Trust between director and actors is a vital component. Y.K. is clearly a master thespian himself. He will have you fully believing he is actually an Orlando area karate instructor who speaks English as a second language; second to Klingon, that is. He trusts his actors so much that he doesn’t even restrict them to the antiquated limitations of a “quality screenplay.” There are so many moments in which characters are yelling over each other, stepping on lines left and right with no regard for whether the audience is following the zigzag-y thread of the conversation. It was a bold choice to get the performers liquored up to the point of mumbled jabbering and then shove them into each other until they’re too angry to speak. And speaking of speaking, the villainous head ninja sounds like his lines were dubbed by Dolph Lundgren, which would basically mean a person whose native language makes him incoherent to American audiences was dubbed by a person whose native language makes him incoherent to American audiences.

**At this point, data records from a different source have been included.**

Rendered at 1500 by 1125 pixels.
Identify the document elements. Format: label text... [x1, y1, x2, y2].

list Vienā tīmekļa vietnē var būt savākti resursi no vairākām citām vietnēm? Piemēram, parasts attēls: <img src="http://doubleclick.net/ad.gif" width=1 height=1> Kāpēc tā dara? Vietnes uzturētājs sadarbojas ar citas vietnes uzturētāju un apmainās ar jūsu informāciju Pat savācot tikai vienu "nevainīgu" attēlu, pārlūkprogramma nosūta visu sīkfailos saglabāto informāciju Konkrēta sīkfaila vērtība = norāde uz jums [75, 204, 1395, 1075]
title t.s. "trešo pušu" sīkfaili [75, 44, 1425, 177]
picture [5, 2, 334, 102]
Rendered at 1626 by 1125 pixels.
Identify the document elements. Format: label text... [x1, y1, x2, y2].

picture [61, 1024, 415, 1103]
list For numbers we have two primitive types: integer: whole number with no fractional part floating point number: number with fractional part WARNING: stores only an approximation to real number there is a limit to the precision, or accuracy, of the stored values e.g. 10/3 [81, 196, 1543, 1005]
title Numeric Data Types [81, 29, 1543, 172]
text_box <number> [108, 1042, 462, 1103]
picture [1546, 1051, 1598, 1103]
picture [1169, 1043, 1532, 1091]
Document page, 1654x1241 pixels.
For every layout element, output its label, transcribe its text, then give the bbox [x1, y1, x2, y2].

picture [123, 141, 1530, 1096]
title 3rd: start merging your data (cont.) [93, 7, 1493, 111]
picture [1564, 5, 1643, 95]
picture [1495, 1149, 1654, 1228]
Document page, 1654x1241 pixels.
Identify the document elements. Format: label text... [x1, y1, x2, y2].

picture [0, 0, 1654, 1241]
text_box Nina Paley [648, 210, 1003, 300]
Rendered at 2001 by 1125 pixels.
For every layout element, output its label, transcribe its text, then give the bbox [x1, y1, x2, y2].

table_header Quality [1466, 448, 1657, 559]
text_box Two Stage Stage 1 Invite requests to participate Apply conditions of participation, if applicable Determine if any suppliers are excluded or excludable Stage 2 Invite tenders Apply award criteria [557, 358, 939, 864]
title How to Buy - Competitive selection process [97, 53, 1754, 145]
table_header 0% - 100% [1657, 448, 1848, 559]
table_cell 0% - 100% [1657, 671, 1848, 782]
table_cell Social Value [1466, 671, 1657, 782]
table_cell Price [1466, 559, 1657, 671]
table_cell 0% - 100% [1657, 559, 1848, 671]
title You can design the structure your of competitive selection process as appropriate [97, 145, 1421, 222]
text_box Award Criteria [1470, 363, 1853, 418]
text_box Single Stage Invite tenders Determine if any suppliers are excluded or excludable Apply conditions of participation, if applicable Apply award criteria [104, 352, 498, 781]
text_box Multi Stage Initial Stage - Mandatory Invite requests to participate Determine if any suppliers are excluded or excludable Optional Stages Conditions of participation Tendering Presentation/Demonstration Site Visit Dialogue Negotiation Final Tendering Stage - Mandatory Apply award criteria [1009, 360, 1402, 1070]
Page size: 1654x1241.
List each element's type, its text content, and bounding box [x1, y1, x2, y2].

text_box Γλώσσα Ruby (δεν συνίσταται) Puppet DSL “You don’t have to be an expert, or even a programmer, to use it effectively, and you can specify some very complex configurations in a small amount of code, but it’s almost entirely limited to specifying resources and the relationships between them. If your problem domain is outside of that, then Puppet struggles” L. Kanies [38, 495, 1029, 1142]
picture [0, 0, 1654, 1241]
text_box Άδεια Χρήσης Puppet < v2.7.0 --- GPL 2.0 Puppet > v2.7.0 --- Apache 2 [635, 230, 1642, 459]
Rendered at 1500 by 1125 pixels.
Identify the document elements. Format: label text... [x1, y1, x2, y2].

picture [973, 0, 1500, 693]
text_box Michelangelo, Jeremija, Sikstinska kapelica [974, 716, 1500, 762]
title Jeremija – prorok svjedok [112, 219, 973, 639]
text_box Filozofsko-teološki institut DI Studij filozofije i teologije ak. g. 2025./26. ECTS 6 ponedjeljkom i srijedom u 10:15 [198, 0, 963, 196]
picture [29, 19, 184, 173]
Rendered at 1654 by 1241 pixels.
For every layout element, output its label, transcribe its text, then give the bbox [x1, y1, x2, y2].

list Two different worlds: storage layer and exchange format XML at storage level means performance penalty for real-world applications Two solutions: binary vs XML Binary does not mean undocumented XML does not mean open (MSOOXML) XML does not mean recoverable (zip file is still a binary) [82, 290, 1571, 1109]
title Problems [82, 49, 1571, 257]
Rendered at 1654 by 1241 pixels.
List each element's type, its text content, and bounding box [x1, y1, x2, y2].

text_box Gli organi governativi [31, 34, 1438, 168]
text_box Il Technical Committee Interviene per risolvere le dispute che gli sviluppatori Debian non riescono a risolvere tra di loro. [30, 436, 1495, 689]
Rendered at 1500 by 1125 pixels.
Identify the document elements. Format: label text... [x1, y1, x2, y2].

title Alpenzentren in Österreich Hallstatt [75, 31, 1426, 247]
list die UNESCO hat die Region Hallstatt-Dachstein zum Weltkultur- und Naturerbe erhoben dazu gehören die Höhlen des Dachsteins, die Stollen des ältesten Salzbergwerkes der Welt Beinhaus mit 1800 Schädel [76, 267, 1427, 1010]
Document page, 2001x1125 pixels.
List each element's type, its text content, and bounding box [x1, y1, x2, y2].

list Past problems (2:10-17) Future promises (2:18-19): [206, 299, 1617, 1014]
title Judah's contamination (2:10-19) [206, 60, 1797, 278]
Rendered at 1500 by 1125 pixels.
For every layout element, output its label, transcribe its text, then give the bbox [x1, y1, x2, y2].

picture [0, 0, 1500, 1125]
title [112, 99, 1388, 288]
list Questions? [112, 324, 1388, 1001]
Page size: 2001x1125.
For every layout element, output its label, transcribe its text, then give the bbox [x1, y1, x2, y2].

If you were to examine Miami Connection on its surface, you may make the terrible mistake of believing it is a cheap, desperate action film. But look closer, this is a clever guise. The fight sequences, at first seeming attempts to play to the baser pleasures of its audience, are actually so poorly designed and idiotically silly that they can hardly be considered crowd-pleasing at all. In the special features of the Criterion release, James Lipton could sit down with Y.K. Kim and allow him to explain that Miami Connection is really an elaborate parable for the weakening American economic system of the late 80s, and how our fear of subjugation to foreign economies made us violently paranoid of the people of those countries. He could then explain how that explanation is stolen from a theoretical examination of Die Hard. He would then honk Lipton’s nose with his foot and run away giggling. Inspired.
Other special features would include a three-hour documentary chronicling Dragon Sound’s 1988 world tour. They went to Disney World, Sea World, Holiday World, and the World of Coca-Cola in Atlanta. There would also be several episodes of Miami Vice, cover art from Banksy, a sleeveless Dragon Sound teeshirt, and an instructional video on how you too can pretend to defend yourself from angry, but otherwise completely unimposing, goof punk ninjas. Criterion, this needs to happen. To whom shall I address all of these threatening letters and spoiled fruit stink bombs?
Junkfood Pairing: Maple Bacon Sundae
When Denny’s introduced the idea of bacon on an ice cream sundae, many people laughed and a few cardiologists wept. We here at Junkfood Cinema shut down for an entire month to do extensive research on whether this was in fact the greatest invention in the history of the human race; results indigestibly inconclusive. Miami Connection harbors a similar collaborative genius. They take ninjas (which are essentially the bacon of cinema) and sprinkle them onto the conceptual ice cream sundae that is the biker gang movie. I guess what I’m saying is that Y.K. Kim is every bit as creative as Denny’s.